Arguably, none of the earlier biennial scientific conferences have been as important as this one, for it is now more obvious than ever that human development combined with increasing patterns of public land use are squeezing Greater Yellowstone's functioning carrying capacity.
The agenda is chock full of intriguing panels addressing everything from the impacts of human development, recreation and climate change on wildlife to visitor use patterns, the roles of wolves and beavers on the landscape, the seemingly intractable controversy over Yellowstone bison.
Another major highlight will be two appearances by Yellowstone Superintendent Dan Wenk on Thursday, Sept. 13. At 10 am, he will be moderating a discussion with five county commissioners from around Greater Yellowstone on subjects relating to growth: conservation partnerships, vehicle-wildlife collisions, outdoor recreation and transportation.
Then, at 4 pm, he will attempt to synthesize all of the major themes and what they portend.
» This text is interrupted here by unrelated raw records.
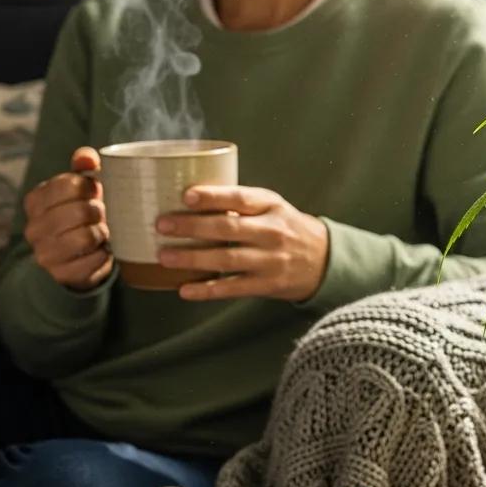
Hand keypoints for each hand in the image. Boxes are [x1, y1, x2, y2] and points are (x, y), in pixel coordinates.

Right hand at [23, 146, 112, 290]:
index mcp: (35, 201)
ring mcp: (44, 253)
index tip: (95, 192)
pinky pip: (94, 260)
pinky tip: (100, 250)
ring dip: (101, 233)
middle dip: (97, 211)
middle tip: (100, 214)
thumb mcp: (80, 190)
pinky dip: (104, 254)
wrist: (78, 258)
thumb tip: (87, 157)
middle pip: (79, 211)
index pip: (67, 184)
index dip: (89, 187)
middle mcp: (34, 228)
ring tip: (100, 231)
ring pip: (86, 237)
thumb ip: (83, 168)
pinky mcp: (61, 274)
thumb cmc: (81, 215)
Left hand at [156, 186, 328, 302]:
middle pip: (228, 228)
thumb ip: (239, 203)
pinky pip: (233, 288)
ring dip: (193, 259)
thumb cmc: (286, 227)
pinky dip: (207, 290)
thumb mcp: (271, 206)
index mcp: (271, 206)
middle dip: (192, 227)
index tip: (186, 196)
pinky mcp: (267, 285)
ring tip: (165, 257)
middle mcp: (271, 232)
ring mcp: (270, 260)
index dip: (212, 197)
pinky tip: (185, 290)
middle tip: (162, 225)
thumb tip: (187, 199)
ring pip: (227, 259)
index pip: (239, 198)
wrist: (323, 259)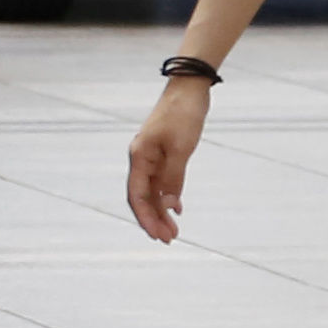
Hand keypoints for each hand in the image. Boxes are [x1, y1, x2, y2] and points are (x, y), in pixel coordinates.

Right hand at [125, 80, 210, 243]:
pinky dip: (169, 196)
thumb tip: (169, 206)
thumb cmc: (183, 114)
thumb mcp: (181, 148)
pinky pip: (162, 181)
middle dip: (154, 219)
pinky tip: (178, 208)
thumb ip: (173, 178)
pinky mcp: (164, 153)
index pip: (138, 196)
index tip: (158, 236)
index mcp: (140, 157)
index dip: (146, 218)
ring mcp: (152, 156)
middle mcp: (142, 159)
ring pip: (154, 191)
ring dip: (162, 211)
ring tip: (174, 230)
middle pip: (143, 197)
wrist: (189, 88)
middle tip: (169, 239)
The science conference will be Wenk's last hurrah following a distinguished 43-year career with the National Park Service.
During his tenure as chair of the GYCC, Wenk pressed his colleagues to become more courageously engaged on issues that transcend boundaries. As Yellowstone's former science chief David Hallac, who worked under Wenk, said before leaving to take a park superintendent position Southeastern US: "I fear that we could lose this place. My fear is not only the death of the ecosystem by 1,000 cuts. The fabric of the ecosystem's wild mosaic is being eroded by 10,000 scratches, some that are obvious and discernible, others that are more subtle yet insidious and maybe even more severe."
On that point, Dr. Andy Hansen, ecology professor at Montana State University, will present the first-ever vital signs report on the state of Greater Yellowstone's environment. This, along with any one of the dozen major panel sessions, held over three days, would make for its own conference.